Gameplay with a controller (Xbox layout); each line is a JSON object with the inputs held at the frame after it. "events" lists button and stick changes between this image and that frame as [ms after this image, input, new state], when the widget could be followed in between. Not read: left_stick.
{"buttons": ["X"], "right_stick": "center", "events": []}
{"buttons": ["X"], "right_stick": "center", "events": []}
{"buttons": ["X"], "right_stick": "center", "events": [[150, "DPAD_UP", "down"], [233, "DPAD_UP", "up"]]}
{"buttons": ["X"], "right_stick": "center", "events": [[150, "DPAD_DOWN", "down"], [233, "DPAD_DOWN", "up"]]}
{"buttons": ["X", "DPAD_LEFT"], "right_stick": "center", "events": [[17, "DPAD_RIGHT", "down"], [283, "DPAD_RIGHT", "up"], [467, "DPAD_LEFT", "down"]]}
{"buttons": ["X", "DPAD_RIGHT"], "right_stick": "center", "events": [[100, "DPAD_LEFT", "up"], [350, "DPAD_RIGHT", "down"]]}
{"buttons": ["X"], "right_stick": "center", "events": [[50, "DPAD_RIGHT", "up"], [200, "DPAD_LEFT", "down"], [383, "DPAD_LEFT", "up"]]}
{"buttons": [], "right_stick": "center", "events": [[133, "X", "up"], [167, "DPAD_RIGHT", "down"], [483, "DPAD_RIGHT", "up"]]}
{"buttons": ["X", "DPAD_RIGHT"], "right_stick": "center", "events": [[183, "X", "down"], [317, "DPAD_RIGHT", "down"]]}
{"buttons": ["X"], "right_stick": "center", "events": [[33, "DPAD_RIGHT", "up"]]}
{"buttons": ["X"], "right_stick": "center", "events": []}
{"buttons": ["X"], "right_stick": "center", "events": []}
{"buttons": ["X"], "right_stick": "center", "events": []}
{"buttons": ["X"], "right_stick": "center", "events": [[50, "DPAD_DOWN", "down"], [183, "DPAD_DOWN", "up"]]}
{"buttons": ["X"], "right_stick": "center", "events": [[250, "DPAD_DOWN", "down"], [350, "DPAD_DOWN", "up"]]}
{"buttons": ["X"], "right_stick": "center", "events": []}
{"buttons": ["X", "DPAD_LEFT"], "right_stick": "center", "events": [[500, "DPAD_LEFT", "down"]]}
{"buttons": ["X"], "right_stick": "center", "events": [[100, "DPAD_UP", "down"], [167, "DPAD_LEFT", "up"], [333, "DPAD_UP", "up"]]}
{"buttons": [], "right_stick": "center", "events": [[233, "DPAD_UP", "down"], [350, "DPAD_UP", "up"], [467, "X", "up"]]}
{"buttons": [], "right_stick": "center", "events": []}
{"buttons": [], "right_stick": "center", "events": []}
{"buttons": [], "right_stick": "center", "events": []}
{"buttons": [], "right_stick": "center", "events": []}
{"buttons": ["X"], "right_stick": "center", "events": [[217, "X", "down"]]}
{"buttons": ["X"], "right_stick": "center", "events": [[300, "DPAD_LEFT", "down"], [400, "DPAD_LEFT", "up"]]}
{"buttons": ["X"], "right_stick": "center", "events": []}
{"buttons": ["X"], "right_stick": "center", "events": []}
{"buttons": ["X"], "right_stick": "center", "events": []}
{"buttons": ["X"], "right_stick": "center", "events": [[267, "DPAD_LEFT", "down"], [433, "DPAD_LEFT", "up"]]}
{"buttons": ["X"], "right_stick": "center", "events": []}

________

What is needed is a full, exact copy of the records.

Gameplay with a controller (Xbox layout); each line is a JSON object with the inputs held at the frame after it. "events" lists button and stick changes between this image and that frame as [ms after this image, input, new state], when the widget could be followed in between. Not read: left_stick.
{"buttons": ["X"], "right_stick": "center", "events": []}
{"buttons": ["X"], "right_stick": "center", "events": []}
{"buttons": ["X"], "right_stick": "center", "events": [[150, "DPAD_UP", "down"], [233, "DPAD_UP", "up"]]}
{"buttons": ["X"], "right_stick": "center", "events": [[150, "DPAD_DOWN", "down"], [233, "DPAD_DOWN", "up"]]}
{"buttons": ["X", "DPAD_LEFT"], "right_stick": "center", "events": [[17, "DPAD_RIGHT", "down"], [283, "DPAD_RIGHT", "up"], [467, "DPAD_LEFT", "down"]]}
{"buttons": ["X", "DPAD_RIGHT"], "right_stick": "center", "events": [[100, "DPAD_LEFT", "up"], [350, "DPAD_RIGHT", "down"]]}
{"buttons": ["X"], "right_stick": "center", "events": [[50, "DPAD_RIGHT", "up"], [200, "DPAD_LEFT", "down"], [383, "DPAD_LEFT", "up"]]}
{"buttons": [], "right_stick": "center", "events": [[133, "X", "up"], [167, "DPAD_RIGHT", "down"], [483, "DPAD_RIGHT", "up"]]}
{"buttons": ["X", "DPAD_RIGHT"], "right_stick": "center", "events": [[183, "X", "down"], [317, "DPAD_RIGHT", "down"]]}
{"buttons": ["X"], "right_stick": "center", "events": [[33, "DPAD_RIGHT", "up"]]}
{"buttons": ["X"], "right_stick": "center", "events": []}
{"buttons": ["X"], "right_stick": "center", "events": []}
{"buttons": ["X"], "right_stick": "center", "events": []}
{"buttons": ["X"], "right_stick": "center", "events": [[50, "DPAD_DOWN", "down"], [183, "DPAD_DOWN", "up"]]}
{"buttons": ["X"], "right_stick": "center", "events": [[250, "DPAD_DOWN", "down"], [350, "DPAD_DOWN", "up"]]}
{"buttons": ["X"], "right_stick": "center", "events": []}
{"buttons": ["X", "DPAD_LEFT"], "right_stick": "center", "events": [[500, "DPAD_LEFT", "down"]]}
{"buttons": ["X"], "right_stick": "center", "events": [[100, "DPAD_UP", "down"], [167, "DPAD_LEFT", "up"], [333, "DPAD_UP", "up"]]}
{"buttons": [], "right_stick": "center", "events": [[233, "DPAD_UP", "down"], [350, "DPAD_UP", "up"], [467, "X", "up"]]}
{"buttons": [], "right_stick": "center", "events": []}
{"buttons": [], "right_stick": "center", "events": []}
{"buttons": [], "right_stick": "center", "events": []}
{"buttons": [], "right_stick": "center", "events": []}
{"buttons": ["X"], "right_stick": "center", "events": [[217, "X", "down"]]}
{"buttons": ["X"], "right_stick": "center", "events": [[300, "DPAD_LEFT", "down"], [400, "DPAD_LEFT", "up"]]}
{"buttons": ["X"], "right_stick": "center", "events": []}
{"buttons": ["X"], "right_stick": "center", "events": []}
{"buttons": ["X"], "right_stick": "center", "events": []}
{"buttons": ["X"], "right_stick": "center", "events": [[267, "DPAD_LEFT", "down"], [433, "DPAD_LEFT", "up"]]}
{"buttons": ["X"], "right_stick": "center", "events": []}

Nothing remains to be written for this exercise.